Riding mower engine – Briggs and Stratton
This post is my opinion and may or may not include facts but here it is.
I have to say, back in the 1950’s Briggs had a very basic gutless flathead but it worked.
Since then I have owned 4 riding tractors. all had Briggs motors.
This is not the fifties though, this is from 1980 until my current model which is about a 2004 and has a Brigs 26 HP carbureted engine.
The oldest tractor went under water in the flood 1982. I drained the oil flushed it out with water, then a little mineral spirits, new oil. Removed the carb disassembled and cleaned, blew out the cyls through the spark plug holes, WD 40 and fired it up. Too bad that one was sold in 1984 because it is still running today and it mows 2 acre each week.
The one that replaced it, absolute piece of Cr@p!
In 2004 I was sick and tired of dealing with the one here at the resort.

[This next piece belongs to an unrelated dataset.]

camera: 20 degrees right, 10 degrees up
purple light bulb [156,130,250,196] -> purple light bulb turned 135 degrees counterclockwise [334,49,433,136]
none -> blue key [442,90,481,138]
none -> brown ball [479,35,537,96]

Always centrifugal governor problems and poor fuel control. The new ones looked much better and had things like overhead valves and that new hydrostatic trans.

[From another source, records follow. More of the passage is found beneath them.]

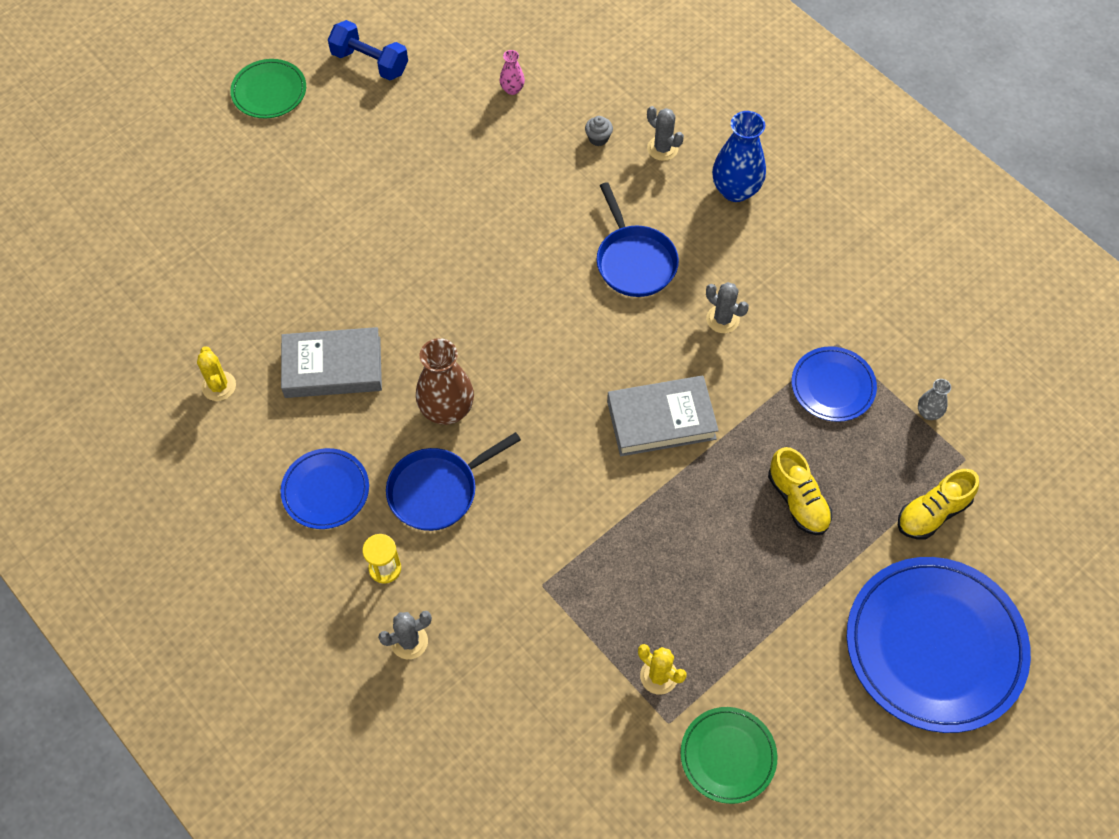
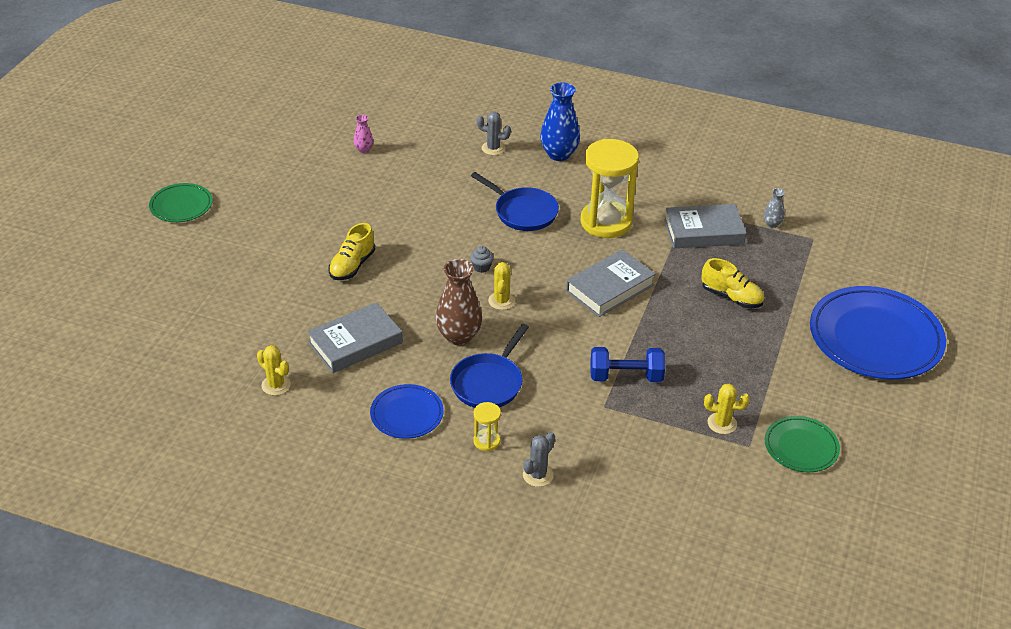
camera: 30 degrees left, 20 degrees down
blue dumbbell [328,20,408,81] -> blue dumbbell moved to [591,347,665,382]
grey cupcake [585,116,613,146] -> grey cupcake moved to [470,246,494,273]
grey cactus [706,282,749,333] -> yellow hourglass [580,139,639,238]
blue plate [792,346,877,422] -> grey book [664,204,746,248]
yellow shoe [898,469,979,539] -> yellow shoe moved to [328,223,375,280]
none -> yellow cactus [488,262,515,310]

So, about $4,500 and a shiny new tractor/mower. Yea right. The problem was noticeable from the get go. The carb just did not control the fuel mixture well. Then there is that damn centrifugal governor. This is the one item that absolutely pisses me off. Why wouldn’t they spend just a little more and use a decent carb with genuine high speed and low speed fuel control + idle air control?
Honestly, using a centrifugal governor instead of a little better equipment?
Yes it’s 2011 now but this mower only has a couple hundred hours and regular service.
Problem is the carb used has a design issue where it always runs rich. Stinks too!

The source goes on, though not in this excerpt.